Om de tekens < en > ook in de tekst te kunnen invoeren, moet u deze dubbel invoeren. Alleen op die manier kan de variabele onderscheid maken tussen begin- en eindteken. Binnen variabelenamen zijn deze tekens niet toegestaan.

In EPLAN Engineering Configuration mogen geen speciale tekens in de variabelenamen worden gebruikt. Hier wordt aanbevolen om letters en onderstreeptekens als eerste teken te gebruiken en daarna ook getallen.

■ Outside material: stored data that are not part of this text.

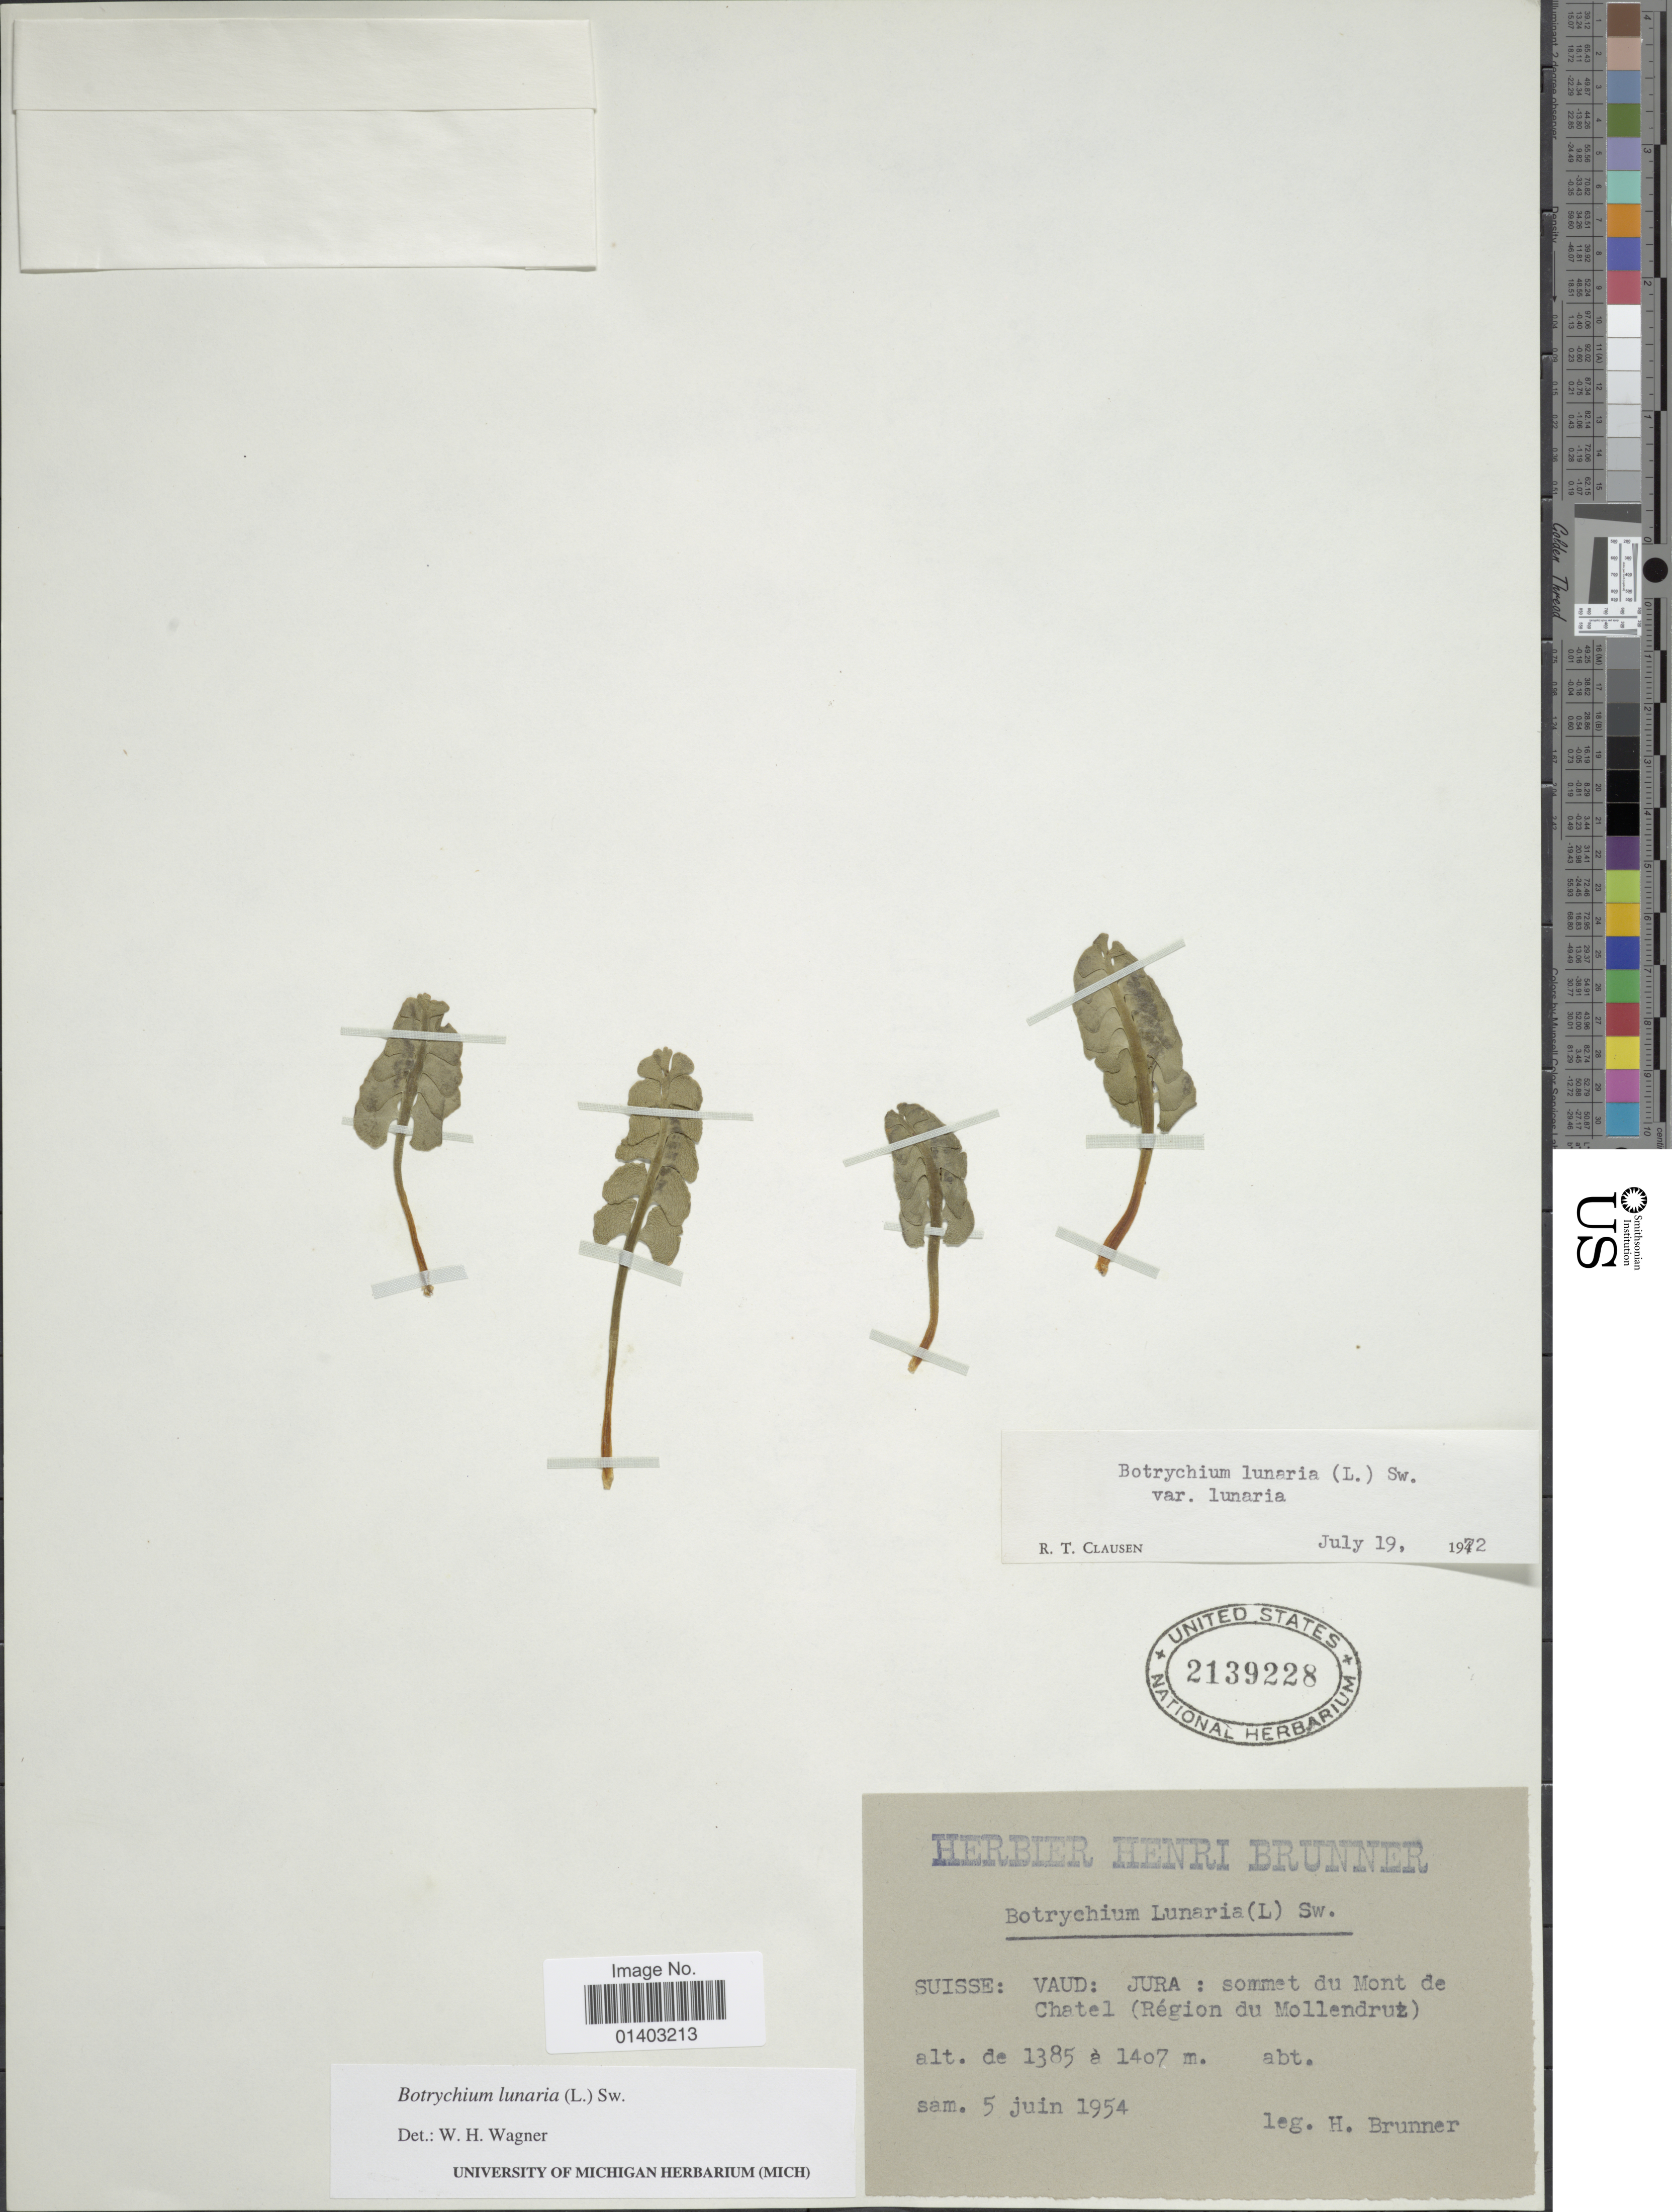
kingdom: Plantae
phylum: Tracheophyta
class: Polypodiopsida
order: Ophioglossales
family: Ophioglossaceae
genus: Botrychium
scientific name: Botrychium lunaria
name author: (L.) Sw.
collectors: H. Brunner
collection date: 1954-06-05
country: Switzerland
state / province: Vaud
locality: Suisse: Jura: sommet du Mont de Chatel (Région du Mollendruz)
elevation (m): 1385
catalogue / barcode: US 2139228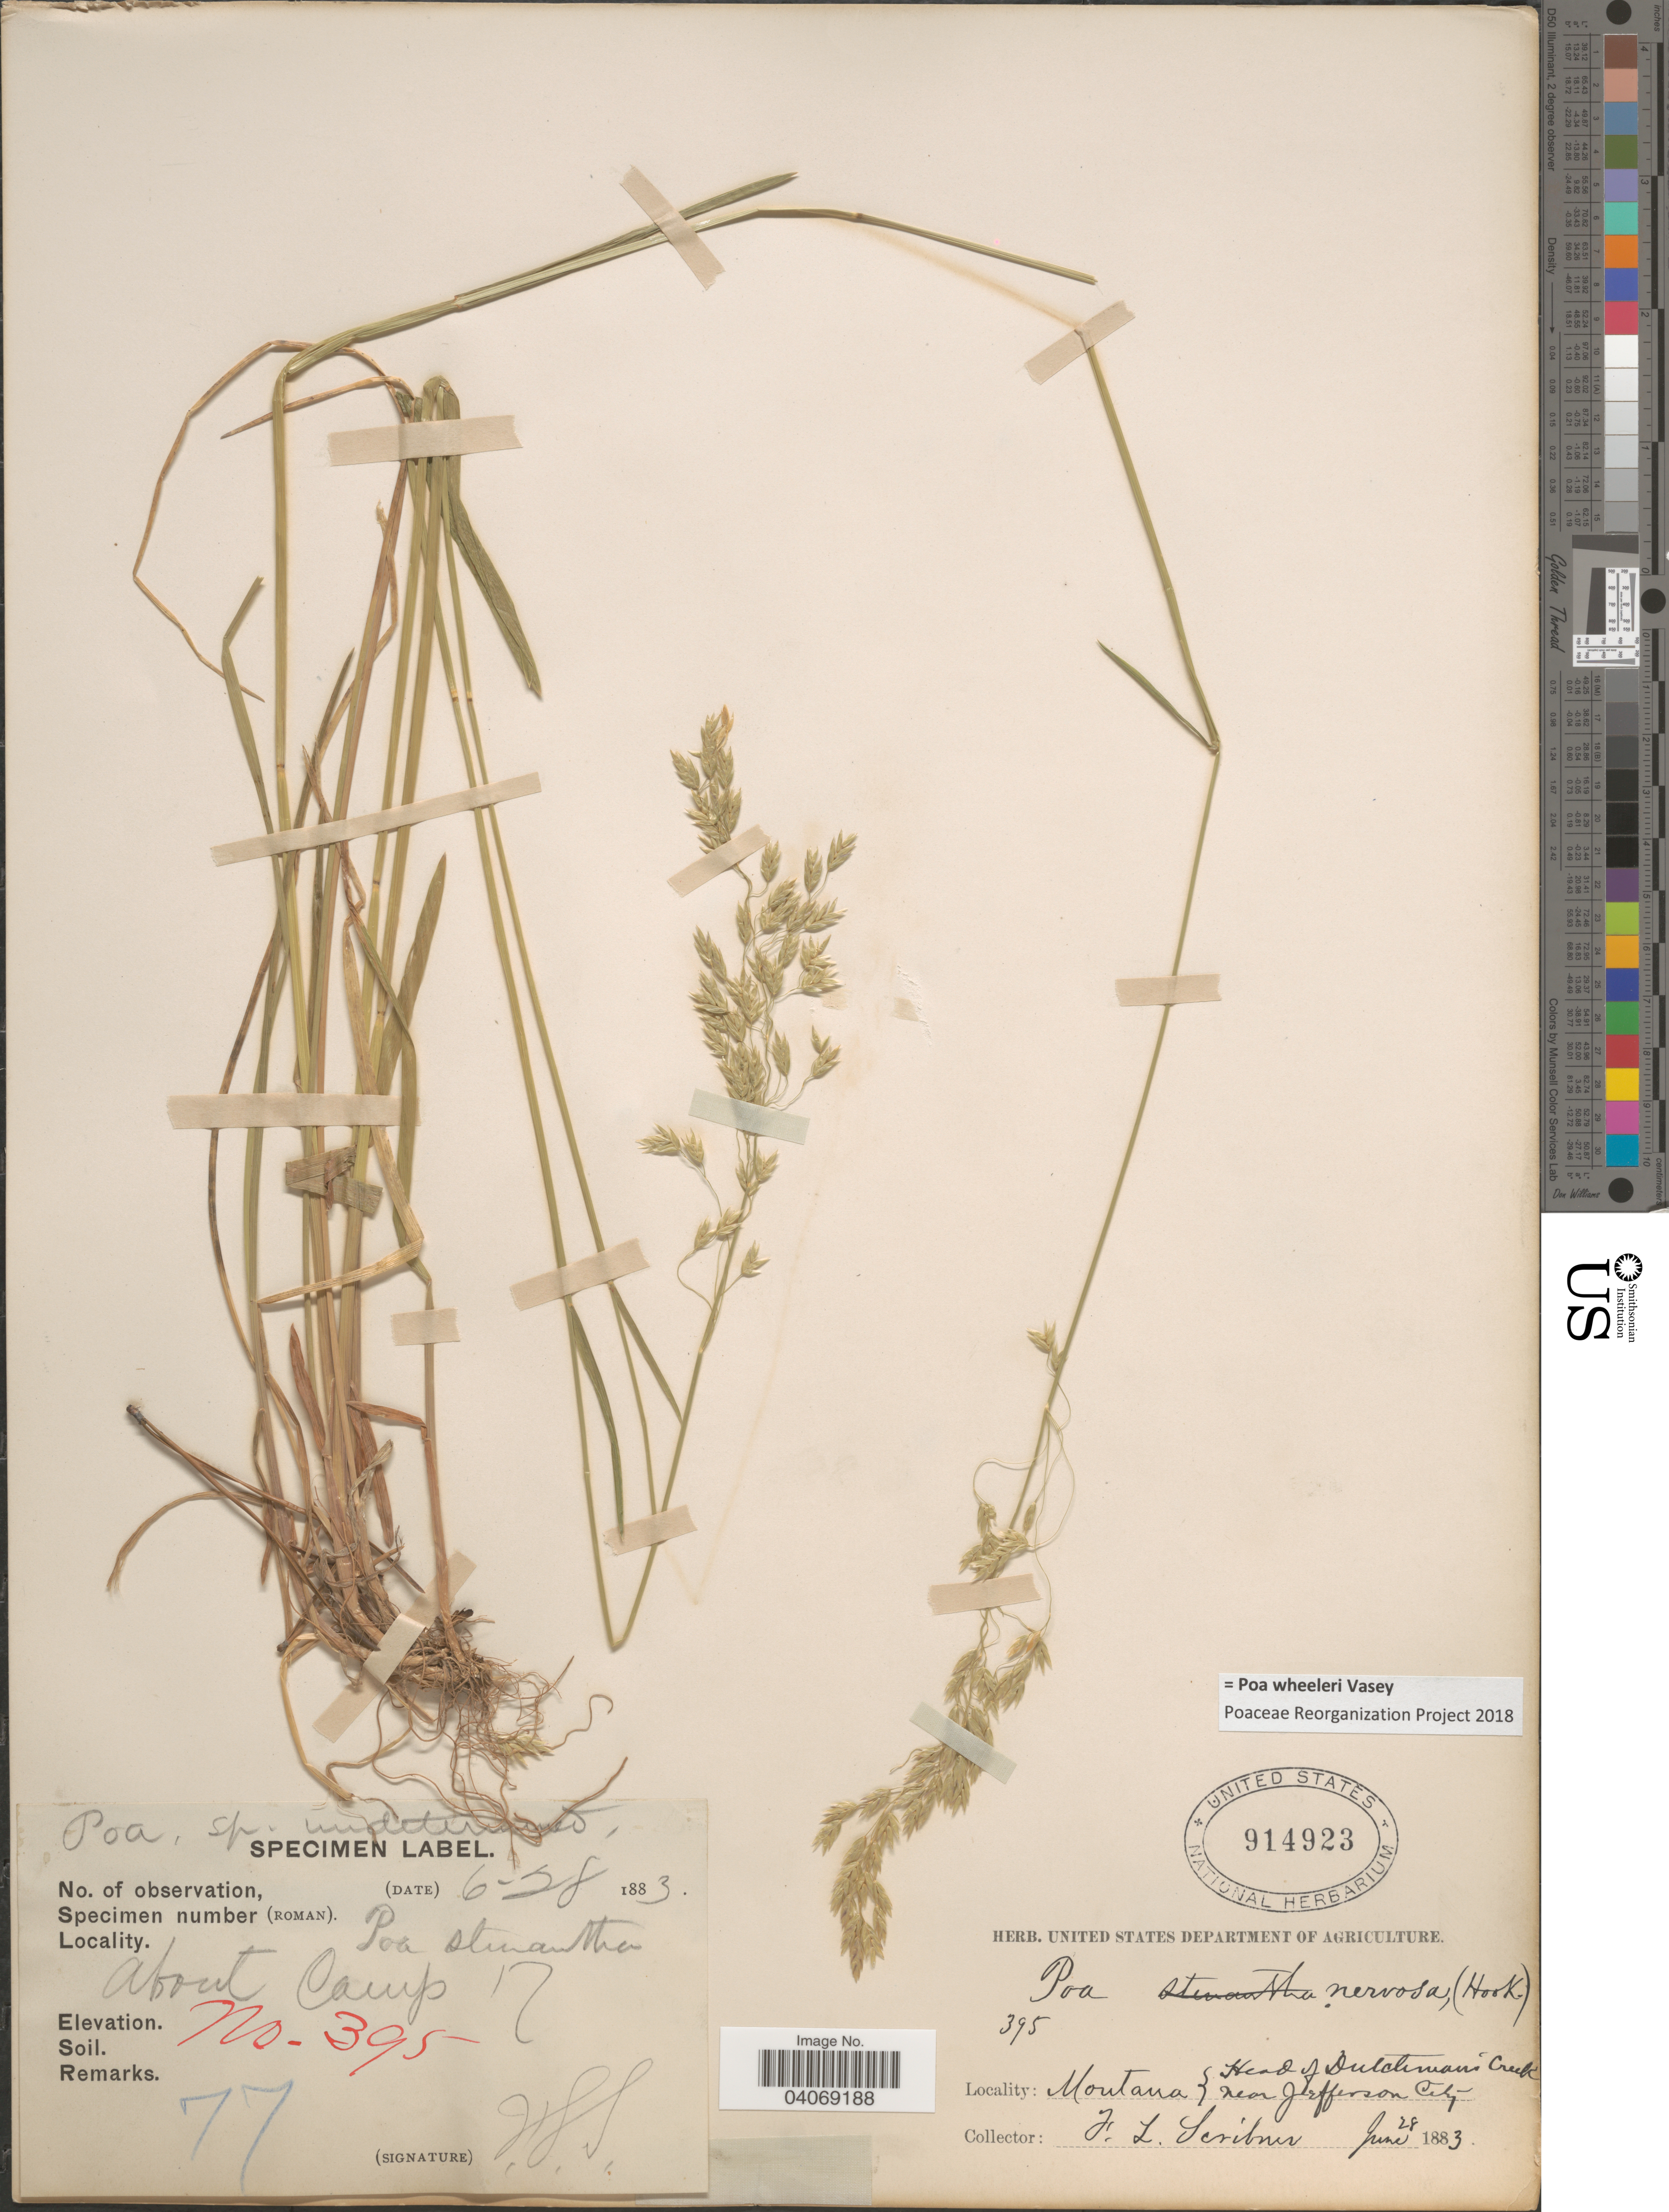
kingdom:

Layers worden in het programma intern via hun ID-nummer geïdentificeerd. De ID-nummers van layers kunnen bijvoorbeeld worden gebruikt als layers via tijdelijke aanduiding-objecten worden toegekend. Bij de standaard layers wordt het ID-nummer in de layernaam weergegeven. Zo heeft de layer EPLAN100, Grafisch.Algemeen het ID-nummer 100. Gebruikergedefinieerde layers krijgen ID-nummers vanaf 1000. Het ID-nummer van een gebruikergedefinieerde layer kan worden bepaald door de layerconfiguratie te exporteren en in het configuratiebestand voor de betreffende layer de waarde van de invoer A1426 te zoeken, bijvoorbeeld A1426="1000".